- [WHAT YOU ARE ASKED TO DO]:
A single number is the answer: the count of lines in the listing below that contain "pixels".

- [INFORMATION SUPPLIED]:
= = = = = = =

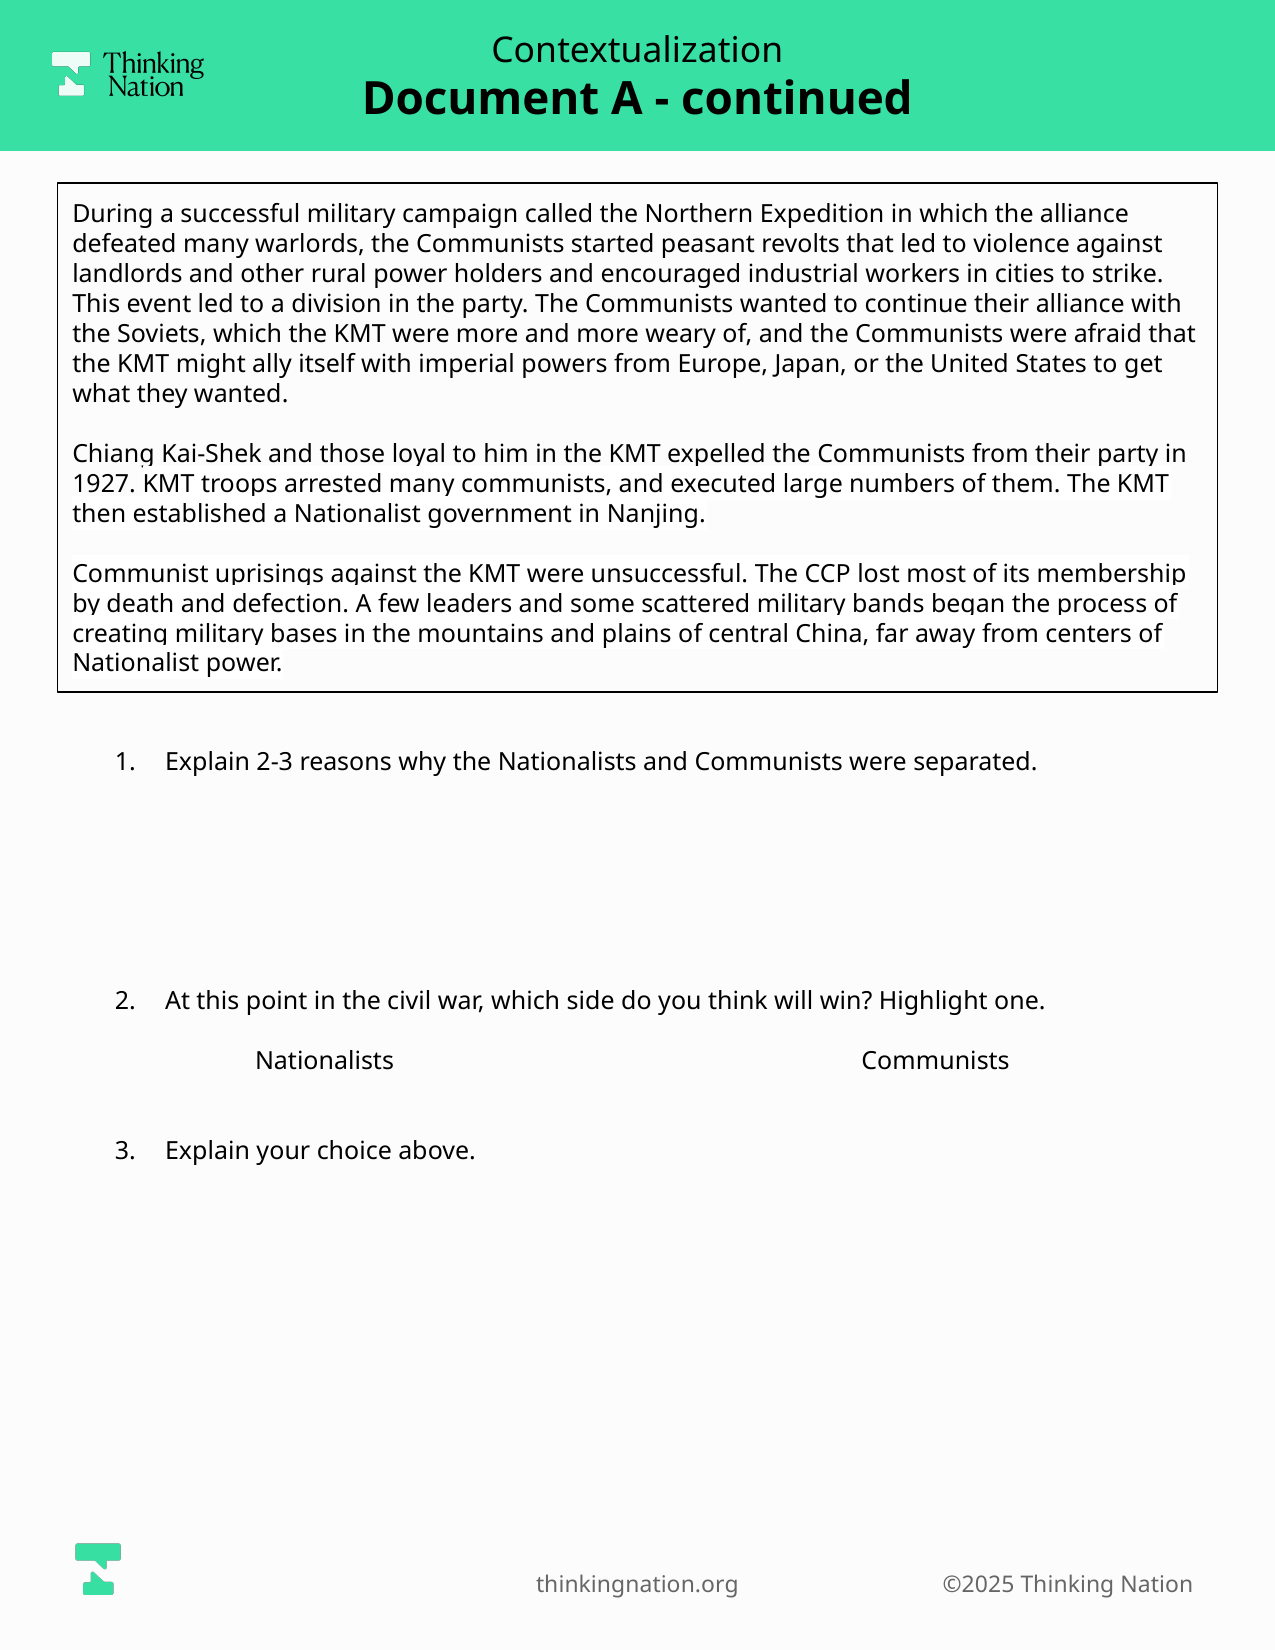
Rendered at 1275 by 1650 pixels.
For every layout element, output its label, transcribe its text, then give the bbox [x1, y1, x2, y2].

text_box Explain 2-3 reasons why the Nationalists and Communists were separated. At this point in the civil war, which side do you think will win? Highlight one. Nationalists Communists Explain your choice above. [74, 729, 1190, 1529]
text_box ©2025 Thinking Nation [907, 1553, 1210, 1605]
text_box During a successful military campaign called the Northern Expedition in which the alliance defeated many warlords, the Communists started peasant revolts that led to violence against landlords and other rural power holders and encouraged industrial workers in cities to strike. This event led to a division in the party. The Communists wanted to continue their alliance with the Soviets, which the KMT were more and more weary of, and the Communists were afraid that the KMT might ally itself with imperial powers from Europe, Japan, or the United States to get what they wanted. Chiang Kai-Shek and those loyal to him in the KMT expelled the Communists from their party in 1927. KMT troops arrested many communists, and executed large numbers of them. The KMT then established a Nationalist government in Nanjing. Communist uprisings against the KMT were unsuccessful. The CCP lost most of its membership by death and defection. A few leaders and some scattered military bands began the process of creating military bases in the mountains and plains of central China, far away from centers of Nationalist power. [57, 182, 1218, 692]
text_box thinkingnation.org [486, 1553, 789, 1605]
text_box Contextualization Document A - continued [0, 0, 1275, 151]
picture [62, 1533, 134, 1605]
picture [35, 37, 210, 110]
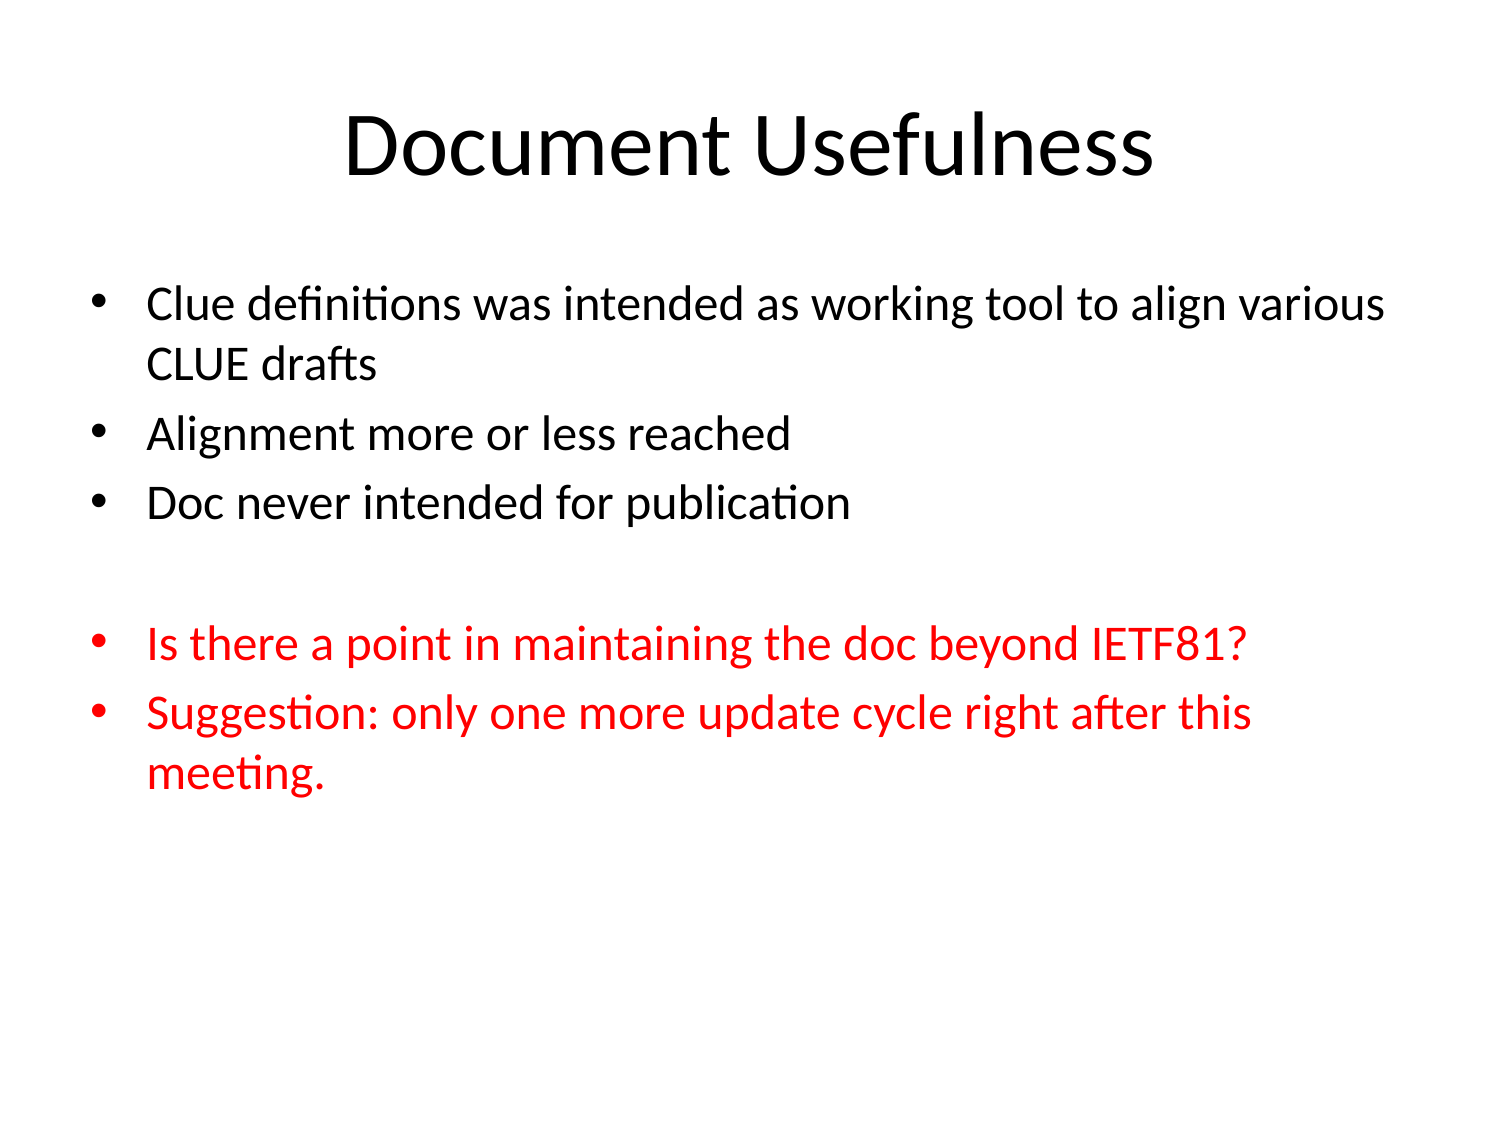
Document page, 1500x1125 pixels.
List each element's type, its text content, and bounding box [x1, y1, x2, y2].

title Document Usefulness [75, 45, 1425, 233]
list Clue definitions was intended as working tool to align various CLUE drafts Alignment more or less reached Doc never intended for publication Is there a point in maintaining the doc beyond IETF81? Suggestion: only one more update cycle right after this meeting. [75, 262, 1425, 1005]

= = = = = = =

- [COMPLETED TASK]:
2